Malu conta que não conhecia Paloma antes da novela, mas que se deram bem de cara e que hoje são “grudadas”. Tanta afinidade se reflete na tela. “Paloma é muito maravilhosa, inteligentíssima, rápida, dona de um senso de humor adorável e extremamente talentosa”, derrete-se Malu.
Mas não é apenas para Paloma que ela é só elogios. Na primeira fase da novela, o pai delas foi interpretado por Lima Duarte, o que, para Malu, foi uma emoção muito grande. “Ele nos hipnotiza com sua inteligência, seu carisma. Conta histórias incríveis sobre a vida, cita poemas, fala sobre arte… E em cena? Aquele furacão que nos leva junto!”
É seguindo os passos de furacões como esse que Malu vem traçando o próprio caminho na televisão. A atriz se destaca em Além da ilusão, fez bonito em produções como Amor de mãe, Totalmente demais (2015) e Cheias de charme (2012), e adianta que vem uma bruxa ucraniana por aí, na segunda temporada de Desalma. Talento para tanta diversidade não falta a Malu.
Três perguntas // Malu Galli
Você completou 50 anos. Essa marca é mais um número ou te levou a alguma espécie de crise ou balanço?
Me levou a um balanço bem profundo. Hora de olhar para trás, aprender com os erros, mas, principalmente, de olhar para frente e planejar meu futuro, que vai incluir a velhice. Isso deve ser pensado e escolhido com atenção.
Há algum tempo, atrizes reclamavam da falta de papéis de destaque, de protagonistas nessa faixa etária. Esse cenário melhorou?
De alguma forma, mas ainda muito pouco. As narrativas que contam sobre os jovens ainda interessam mais ao mercado. Ao mercado, pois acho que o público que assiste TV se identifica com tramas mais profundas. Uma pessoa de 50, 60 anos pode viver coisas mais interessantes na ficção, na minha opinião.
Você estará na segunda temporada de Desalma. O que pode adiantar sobre esse trabalho?

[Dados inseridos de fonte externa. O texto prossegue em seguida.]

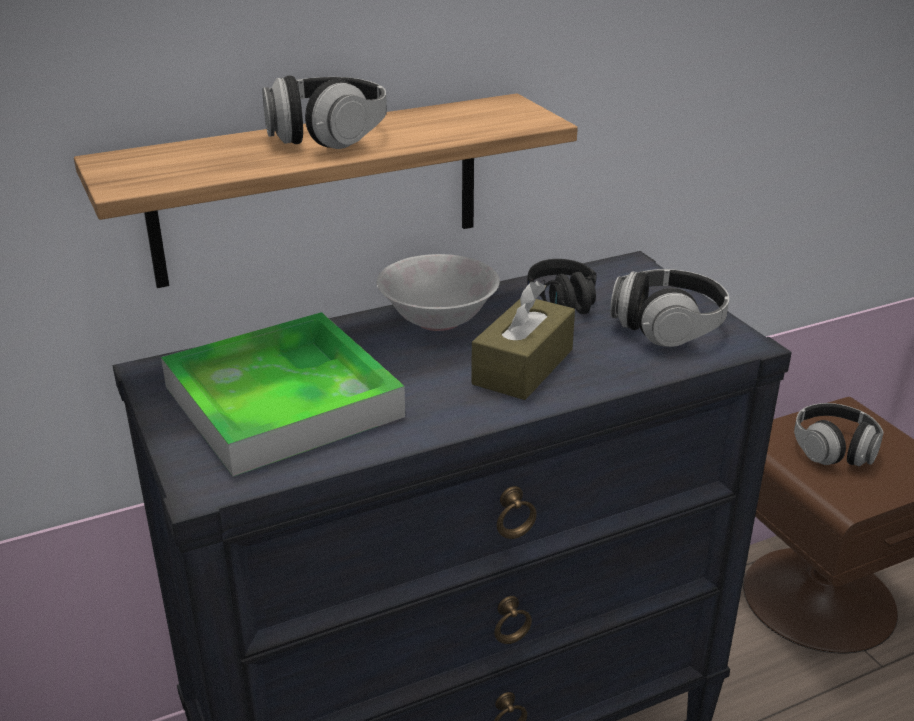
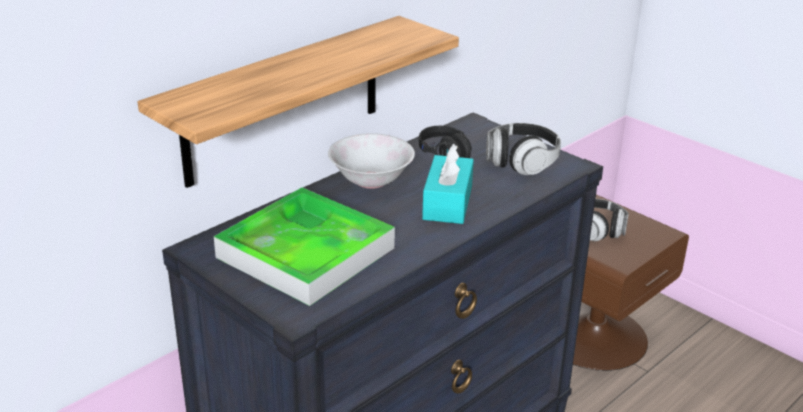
camera: 20 degrees left, 0 degrees up
(326, 135) = (302, 63): headphones -> none
(523, 367) = (447, 203): brown tissue box -> turquoise tissue box

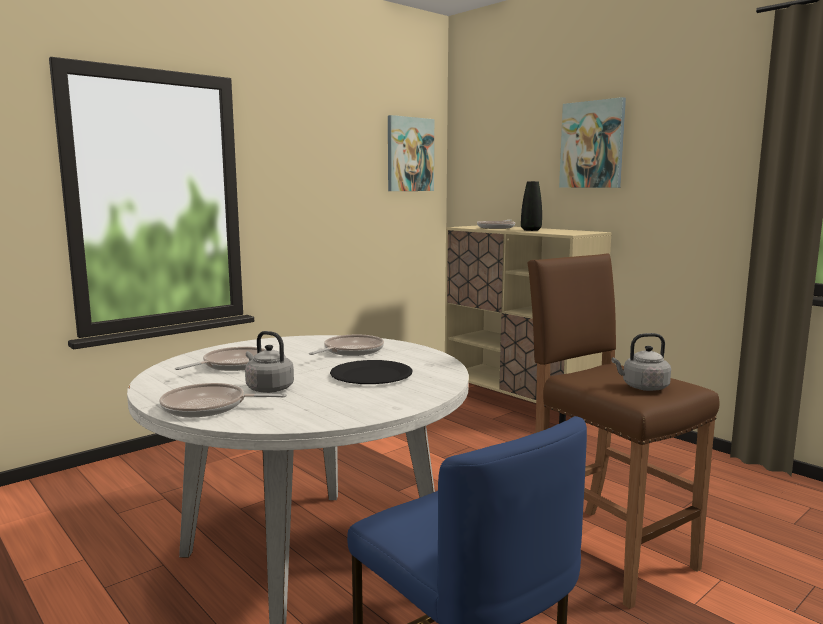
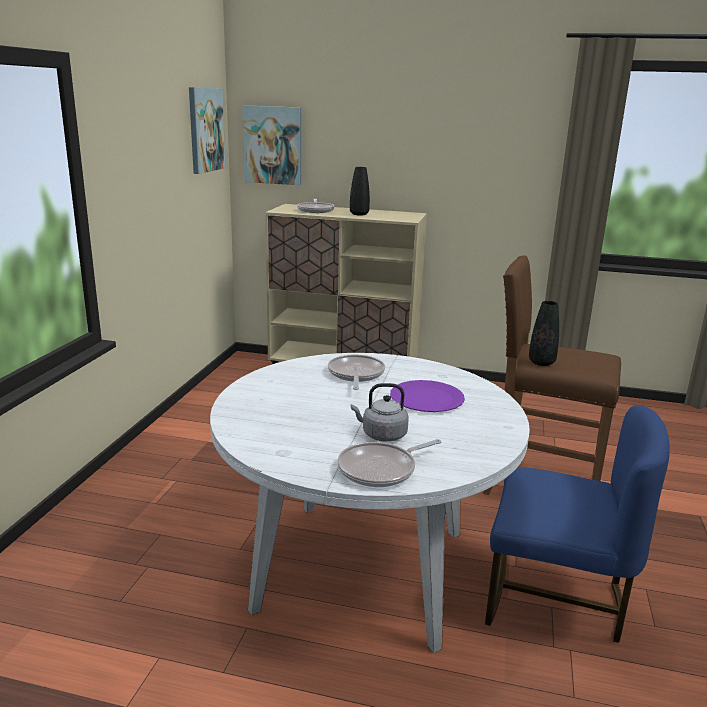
camera: 35 degrees left, 10 degrees up
(233, 365) = (293, 417): frying pan -> none
(371, 375) = (426, 398): black plate -> purple plate
(583, 378) = (541, 362): none -> black vase
(592, 144) = (406, 131): picture -> picture (273, 145)
(642, 387) = (586, 363): grey kettle -> none

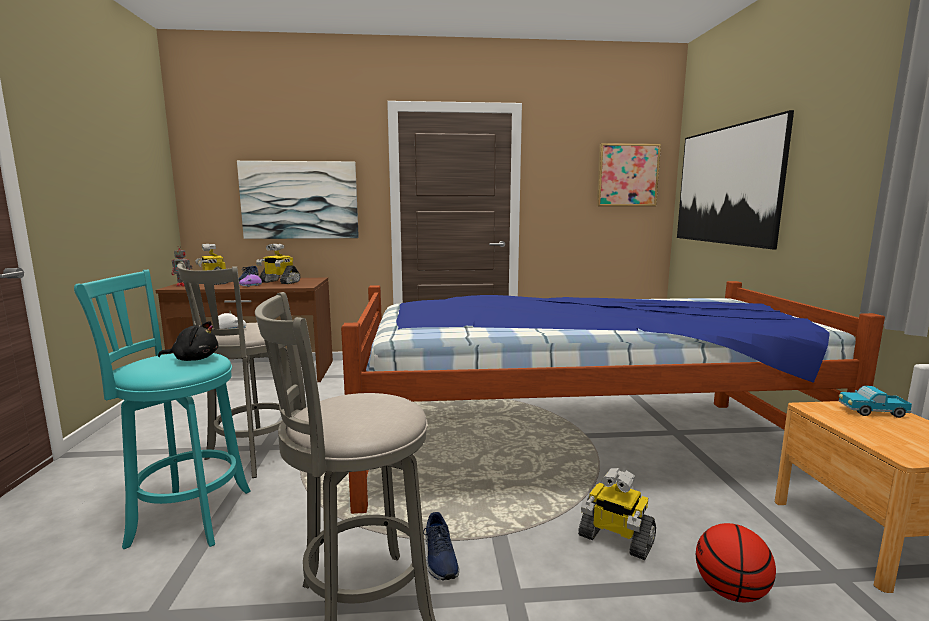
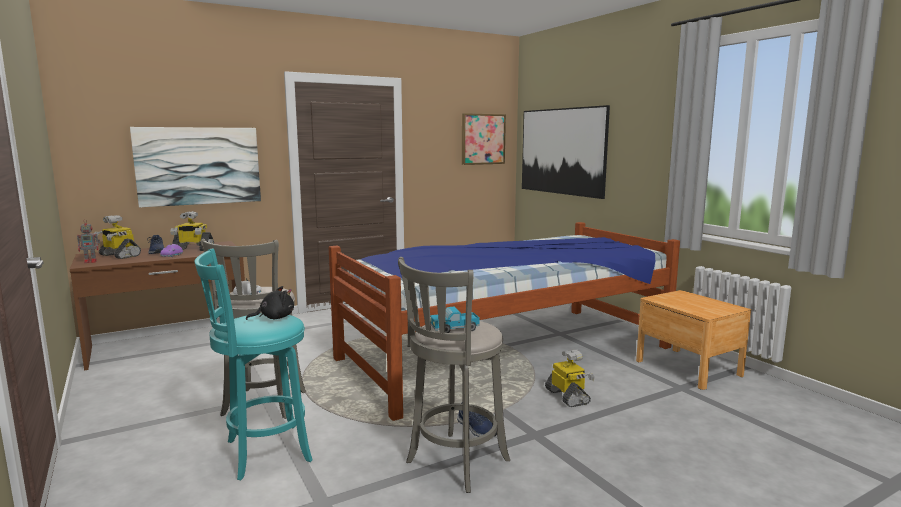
camera: 25 degrees left, 0 degrees up
(615, 539) = (568, 397): toy robot -> toy robot turned 120 degrees counterclockwise
(730, 592) = (639, 406): basketball -> none
(871, 412) = (681, 296): toy truck -> toy truck (454, 329)

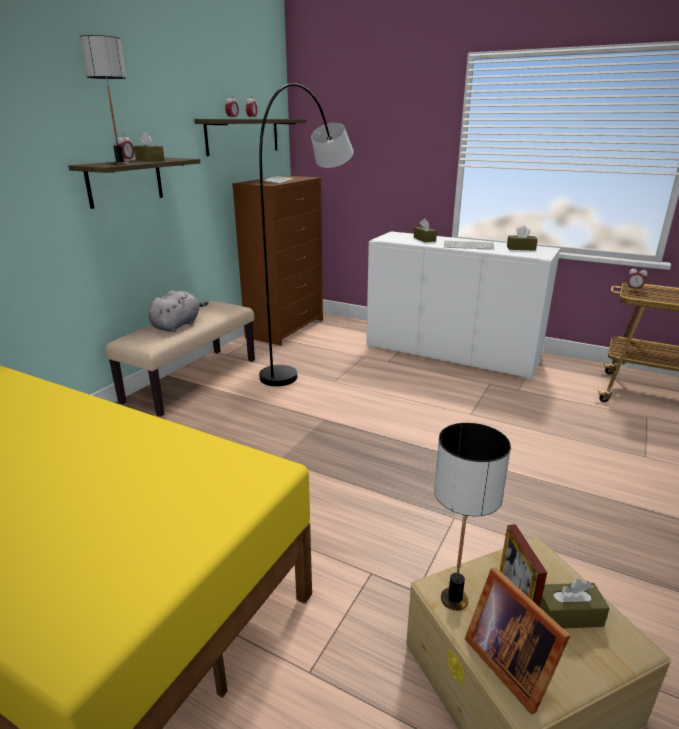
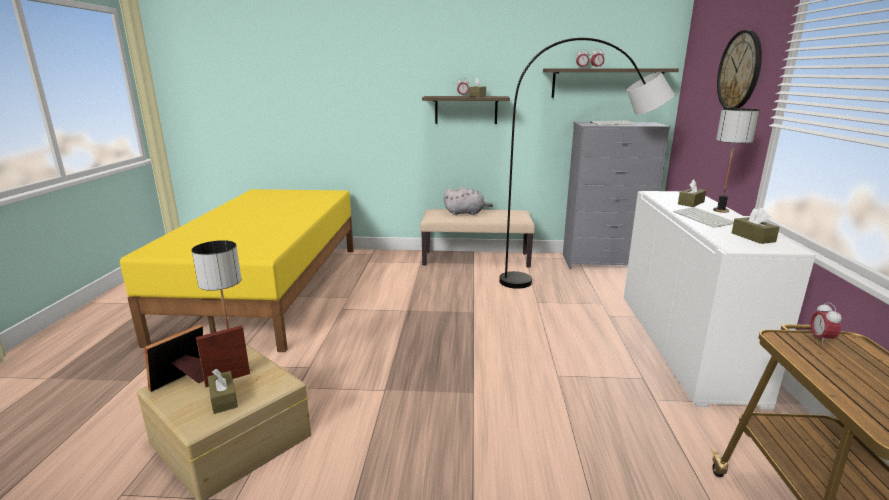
camera: 65 degrees right, 5 degrees down
(120, 164) = (443, 96): table lamp -> table lamp (720, 210)
(286, 328) = (604, 262): brown dresser -> grey dresser
(395, 121) = (739, 70): none -> wall clock

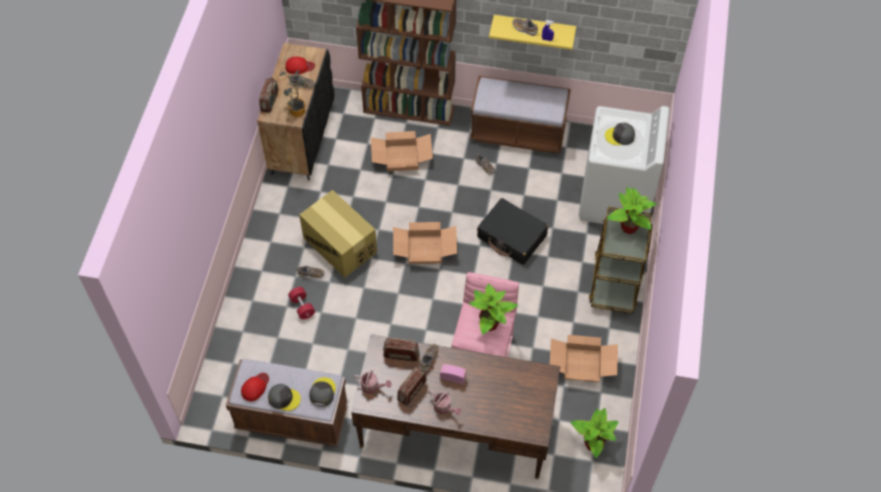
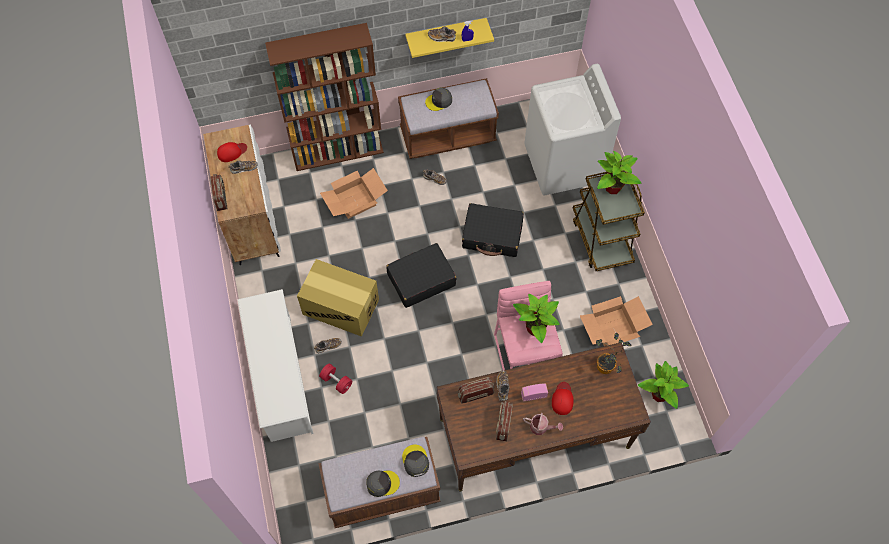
camera: 25 degrees left, 5 degrees up
(255, 387) = (349, 485): red cap -> red cap (562, 399)
(256, 284) = (281, 378): none -> white shoe rack
(296, 113) = (253, 199): potted plant -> potted plant (605, 369)
(302, 138) = (251, 218): black cabinet -> white cabinet
(372, 386) = (465, 436): watering can -> none
(424, 250) = (421, 280): cardboard box -> black suitcase
(620, 136) = (567, 107): grey cap -> grey cap (439, 101)

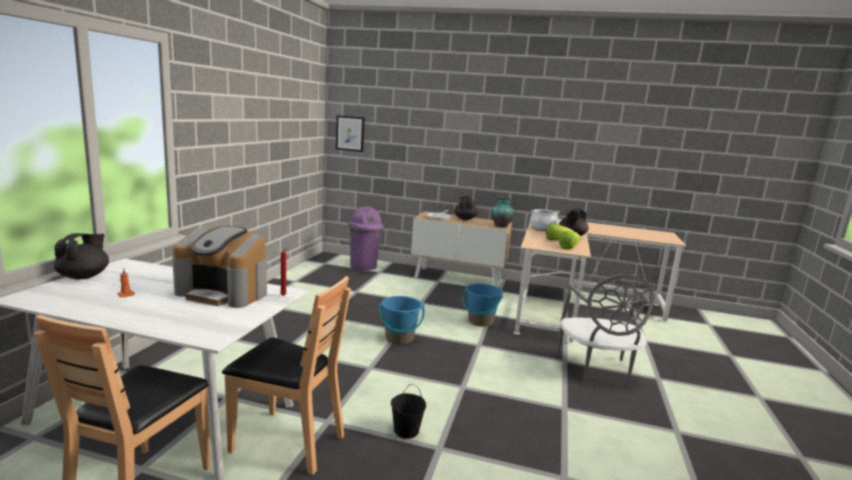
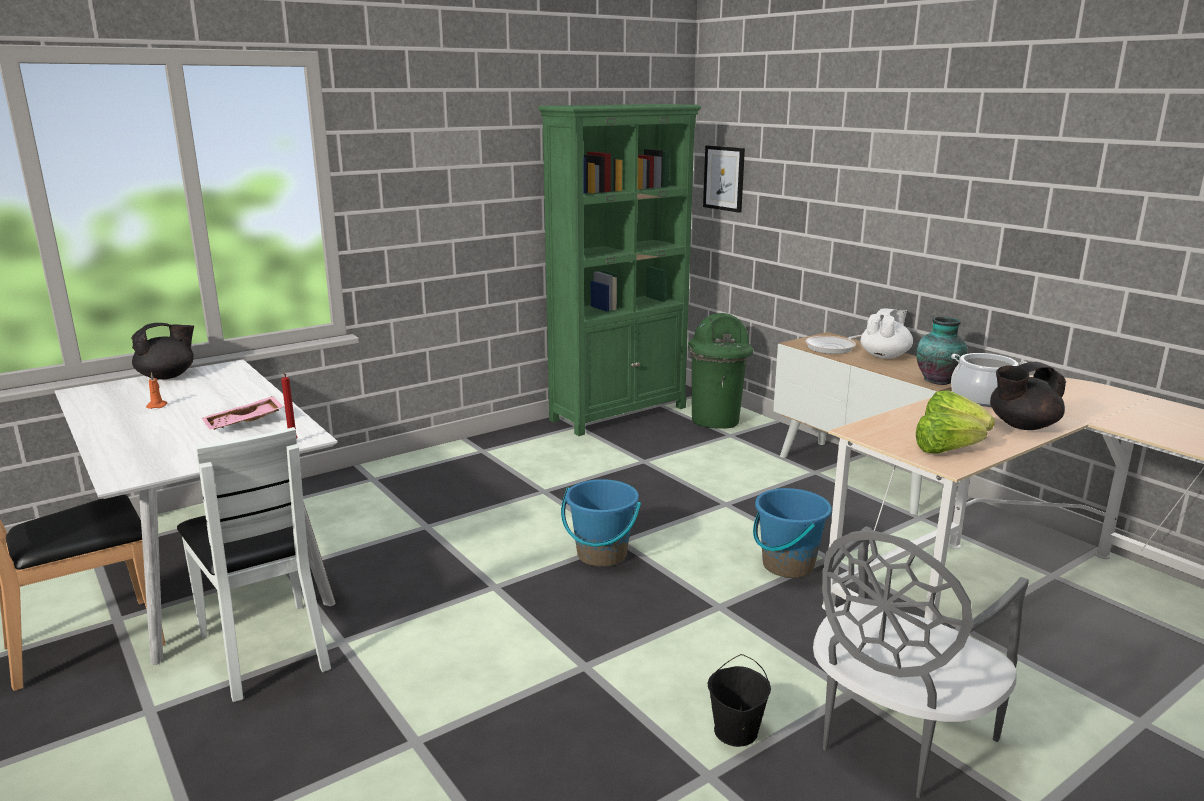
camera: 40 degrees right, 5 degrees up
(224, 292) = (244, 423): coffee machine -> pink tray
(287, 442) = (266, 649): brown chair -> white chair
(309, 271) = (619, 413): none -> green bookcase
(364, 266) = (716, 421): purple trash can -> green trash can
(406, 431) = (410, 697): black bucket -> black bucket (736, 732)
(465, 219) = (885, 356): black teapot -> white teapot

Estou curiosíssima com Desalma. Foi maravilhoso fazer uma feiticeira de 65 anos, contracenar com a extraordinária Cassia Kis, gravar numa casa de madeira centenária na região rural da Serra Gaúcha, contar uma história fantástica sobre uma comunidade ucraniana no interior do Brasil… Te parece saboroso? Pra mim, foi um deleite!